Con las mejores intenciones, los médicos hondureños armaron su botiquín compasivo para pacientes con síntomas leves, en vista de que el sistema sanitario no podía responder a la inminente ola de contagios de COVID-19 que les venía encima. Sentían que no podían quedarse de brazos cruzados ante la insistencia de los pacientes de hacer algo por ellos. Prepararon un coctel de medicamentos, varios de ellos disponibles en el mercado por años y además baratos, pero no aprobados para COVID-19 por no haber sido estudiados con ese propósito por la ciencia (entre ellos azitromicina, colchicina, hidroxicloroquina, ivermectina y tocilizumab), y empezaron a aplicar su método autóctono masivamente. Celebraron todos los pacientes recuperados con fanfarria, y los que no se agravaron con el COVID-19 dieron público testimonio de su pronta victoria sobre la enfermedad, atribuyendo el feliz desenlace a esos fármacos. Perdieron de vista a los miles de pacientes que no habían superado la enfermedad, a pesar de la pócima de fármacos, hasta que empezaron a desbordar las instalaciones sanitarias. Pero, en su inocencia, porque lo hacen con las mejores intenciones, esos médicos siguen creyendo en las bondades de su método, a pesar de no contar con evidencias científicas de su eficacidad. Eventualmente sabremos si su terapia compasiva es efectiva o no contra el COVID-19; por el momento no hay pruebas científicas de las bondades de su terapia, solo testimonios anecdóticos.

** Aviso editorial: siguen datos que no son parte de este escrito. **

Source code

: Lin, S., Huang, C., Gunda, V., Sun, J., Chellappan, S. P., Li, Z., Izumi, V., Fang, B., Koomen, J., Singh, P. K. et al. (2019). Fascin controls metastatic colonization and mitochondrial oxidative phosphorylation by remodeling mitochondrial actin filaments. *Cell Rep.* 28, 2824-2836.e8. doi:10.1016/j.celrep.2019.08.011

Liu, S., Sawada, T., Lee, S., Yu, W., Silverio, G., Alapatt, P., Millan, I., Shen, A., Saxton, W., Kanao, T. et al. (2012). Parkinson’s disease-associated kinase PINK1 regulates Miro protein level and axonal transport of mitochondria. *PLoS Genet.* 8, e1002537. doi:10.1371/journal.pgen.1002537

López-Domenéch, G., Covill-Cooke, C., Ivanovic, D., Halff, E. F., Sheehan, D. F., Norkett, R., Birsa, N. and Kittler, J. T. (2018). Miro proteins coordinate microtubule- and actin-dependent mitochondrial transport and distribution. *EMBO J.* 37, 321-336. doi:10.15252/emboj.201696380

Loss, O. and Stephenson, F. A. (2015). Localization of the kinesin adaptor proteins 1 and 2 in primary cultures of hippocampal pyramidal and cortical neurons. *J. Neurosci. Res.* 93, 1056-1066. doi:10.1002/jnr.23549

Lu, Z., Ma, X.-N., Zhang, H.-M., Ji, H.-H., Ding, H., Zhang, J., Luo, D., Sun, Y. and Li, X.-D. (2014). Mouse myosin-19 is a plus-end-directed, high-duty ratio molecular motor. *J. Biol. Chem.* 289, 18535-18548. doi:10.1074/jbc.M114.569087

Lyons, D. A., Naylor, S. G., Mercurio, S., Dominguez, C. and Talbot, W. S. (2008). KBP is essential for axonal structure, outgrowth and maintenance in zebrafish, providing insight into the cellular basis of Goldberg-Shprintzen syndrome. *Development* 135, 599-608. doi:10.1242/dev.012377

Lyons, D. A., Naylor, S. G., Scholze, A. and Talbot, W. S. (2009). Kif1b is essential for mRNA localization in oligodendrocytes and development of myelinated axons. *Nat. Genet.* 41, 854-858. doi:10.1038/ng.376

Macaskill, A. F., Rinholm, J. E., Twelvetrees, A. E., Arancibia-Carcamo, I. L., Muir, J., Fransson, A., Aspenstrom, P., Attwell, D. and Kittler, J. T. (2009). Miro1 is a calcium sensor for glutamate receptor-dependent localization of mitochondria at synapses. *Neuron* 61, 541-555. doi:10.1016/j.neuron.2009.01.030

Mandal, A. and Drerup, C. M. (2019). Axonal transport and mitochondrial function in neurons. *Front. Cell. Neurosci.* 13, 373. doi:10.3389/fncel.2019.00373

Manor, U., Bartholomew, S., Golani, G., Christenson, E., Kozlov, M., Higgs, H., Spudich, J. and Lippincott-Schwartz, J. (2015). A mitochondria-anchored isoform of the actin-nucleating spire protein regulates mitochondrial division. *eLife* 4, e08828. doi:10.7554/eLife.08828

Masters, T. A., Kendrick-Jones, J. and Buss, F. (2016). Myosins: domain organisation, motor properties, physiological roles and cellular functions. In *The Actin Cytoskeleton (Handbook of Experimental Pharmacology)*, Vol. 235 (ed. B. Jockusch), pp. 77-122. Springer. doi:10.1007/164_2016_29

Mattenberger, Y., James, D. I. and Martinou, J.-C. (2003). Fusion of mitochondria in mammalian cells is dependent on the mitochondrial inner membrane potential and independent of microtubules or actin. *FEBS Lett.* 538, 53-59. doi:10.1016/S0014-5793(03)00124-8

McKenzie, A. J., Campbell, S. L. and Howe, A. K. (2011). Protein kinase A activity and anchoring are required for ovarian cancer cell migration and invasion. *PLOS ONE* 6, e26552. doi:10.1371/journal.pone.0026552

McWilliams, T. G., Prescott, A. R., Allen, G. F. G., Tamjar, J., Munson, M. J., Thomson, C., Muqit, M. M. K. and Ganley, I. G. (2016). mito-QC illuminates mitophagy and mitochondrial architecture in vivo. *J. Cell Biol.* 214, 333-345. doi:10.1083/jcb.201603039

En Madagascar juran por la artemisinina, ingrediente activo de la planta artemisia, que se utiliza en la lucha contra la malaria, al igual que la hidroxicloroquina. En Alemania publicaron a finales de junio los prometedores resultados de un estudio que demuestra que extractos de Artemisa annua son activos en pruebas in vitro contra el coronavirus SARS-CoV-2, y ya se ha programado una investigación clínica en Estados Unidos. Pero desde meses antes de esa investigación de laboratorio, se promovía el tónico Covid Organics para combatir el virus en varios países de África, además de Madagascar.

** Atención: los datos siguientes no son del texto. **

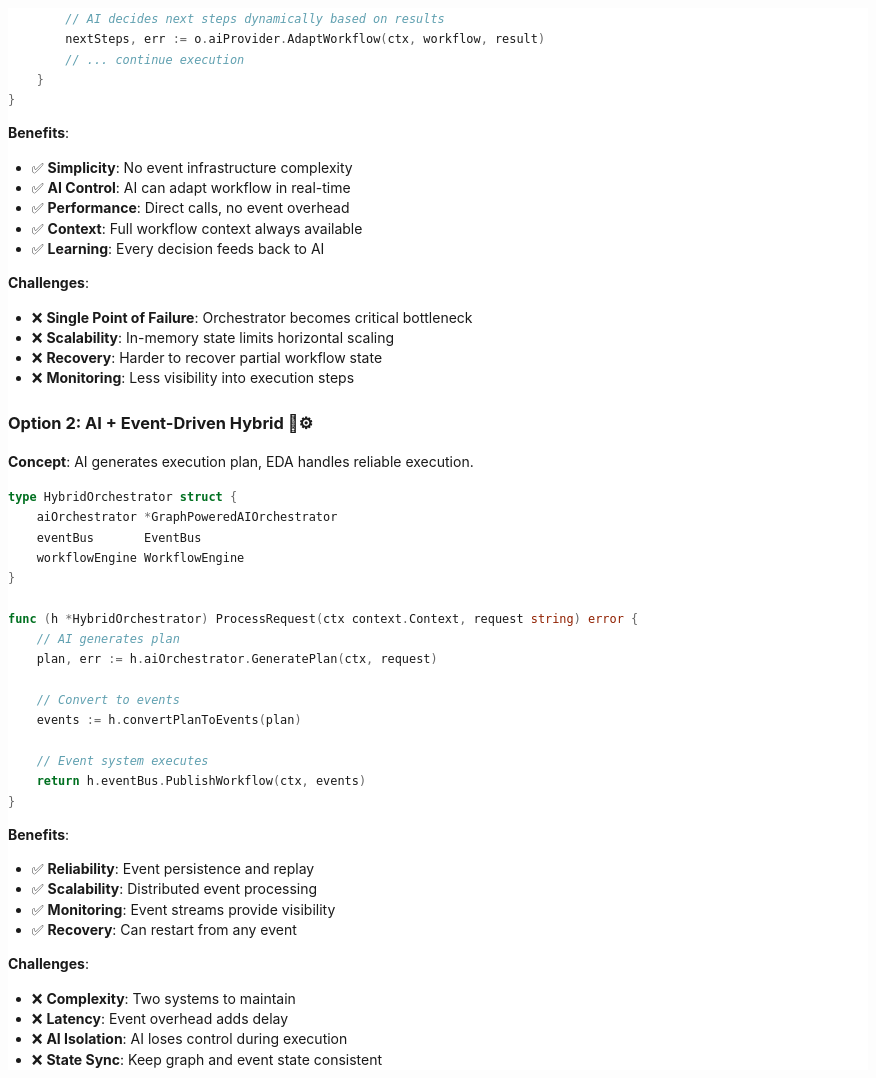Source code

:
 ```go
        // AI decides next steps dynamically based on results
        nextSteps, err := o.aiProvider.AdaptWorkflow(ctx, workflow, result)
        // ... continue execution
    }
}
```

**Benefits**:
- ✅ **Simplicity**: No event infrastructure complexity
- ✅ **AI Control**: AI can adapt workflow in real-time
- ✅ **Performance**: Direct calls, no event overhead
- ✅ **Context**: Full workflow context always available
- ✅ **Learning**: Every decision feeds back to AI

**Challenges**:
- ❌ **Single Point of Failure**: Orchestrator becomes critical bottleneck
- ❌ **Scalability**: In-memory state limits horizontal scaling
- ❌ **Recovery**: Harder to recover partial workflow state
- ❌ **Monitoring**: Less visibility into execution steps

### Option 2: AI + Event-Driven Hybrid 🧠⚙️

**Concept**: AI generates execution plan, EDA handles reliable execution.

```go
type HybridOrchestrator struct {
    aiOrchestrator *GraphPoweredAIOrchestrator
    eventBus       EventBus
    workflowEngine WorkflowEngine
}

func (h *HybridOrchestrator) ProcessRequest(ctx context.Context, request string) error {
    // AI generates plan
    plan, err := h.aiOrchestrator.GeneratePlan(ctx, request)
    
    // Convert to events
    events := h.convertPlanToEvents(plan)
    
    // Event system executes
    return h.eventBus.PublishWorkflow(ctx, events)
}
```

**Benefits**:
- ✅ **Reliability**: Event persistence and replay
- ✅ **Scalability**: Distributed event processing
- ✅ **Monitoring**: Event streams provide visibility
- ✅ **Recovery**: Can restart from any event

**Challenges**:
- ❌ **Complexity**: Two systems to maintain
- ❌ **Latency**: Event overhead adds delay
- ❌ **AI Isolation**: AI loses control during execution
- ❌ **State Sync**: Keep graph and event state consistent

Los hospitales malgaches, al igual que los hondureños, también están desbordados de pacientes con síntomas severos. Sin embargo, si nos llevamos por los resultados comparativos de los dos países, un método para nada científico, por cierto, “Covid-Organics” le gana a “MAIZ” con banda. Con 11,528 contagios/114 muertes/8,444 recuperados en una nación con casi 28 millones de habitantes, contra menos de 10 millones de catrachos con 42,685/1,368 muertes/5,694 recuperados, los malgaches ganan la apuesta a la mejor terapia con su brebaje natural a base de artemisia. No por ello recomendamos confiar en las bondades de “Covid-Organics” para curar el COVID-19, al menos no antes de concluir la investigación clínica en curso.
Solo las investigaciones clínicas con rigurosidad científica nos revelarán eventualmente con toda su crueldad, cuales, si alguna, de las muchas terapias alternativas utilizadas en todo el mundo, en realidad es útil para ayudar a curar a los enfermos de COVID-19. Por el momento, la ciencia ha descartado algunos de los fármacos que en su momento parecían más prometedores y eran utilizados para tratar a los enfermos, antes de agotarse el lento proceso de su investigación clínica. Otros, siguen siendo investigados con cruel rigor científico.